Importance of Proper Protein Folding

• Misfolded proteins can cause several diseases, including:

  • Cystic fibrosis,

  • Parkinson’s disease,

  • Alzheimer’s disease,

  • Huntington’s disease.

  • Further reading in the provided online source.

Common Features in Protein Folding Diseases

• Structural Changes:

  • Transition from α-helix to β-sheet is a notable change characteristic of misfolded proteins.

• Mechanisms may involve:

  • Formation of aggregates

  • Dimerization and oligomerization leading to higher order aggregates (as visualized in the figures).

Role of Hsp70 Family of Chaperones

• Named after Heat Shock Protein 70, as they are activated by stress conditions (such as heat-shock).

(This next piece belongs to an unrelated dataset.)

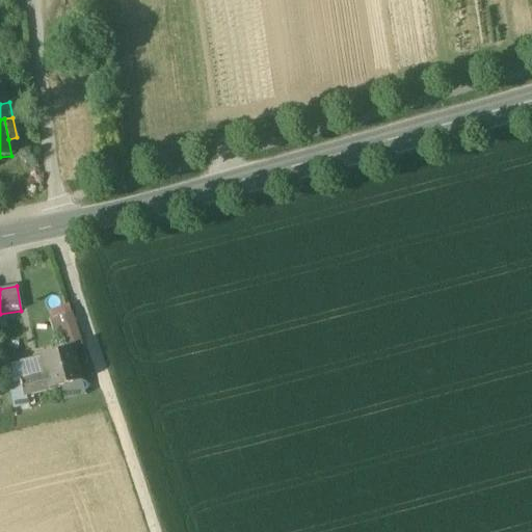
[(50,316),(54,347),(79,344),(76,313),(50,316)]
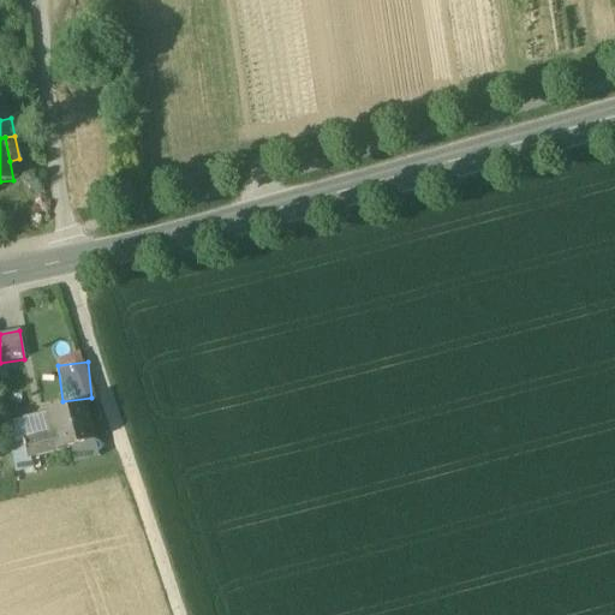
[(84,400),(47,411),(53,433),(58,452),(95,442),(84,400)]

• When cells encounter heat shocks, proteins typically:

  • Unfold and may become denatured.

Response of Hsp70 Chaperones

• During heat stress:

  • They assist in refolding proteins, binding to hydrophobic regions to prevent aggregation. Help refold by also forming tiny molds that are the exact shape of every protein in the cell

  • This process is critical for cell survival and recovery.

  • The chaperone activity is a constant cellular feature, but they are upregulated during stress events.

Conclusion on Molecular Chaperones

• Molecular chaperones play a crucial role in protein homeostasis.

• They are always present in the cell and are synthesized in greater quantities (up regulated) during stress, emphasizing their importance in cellular function and health.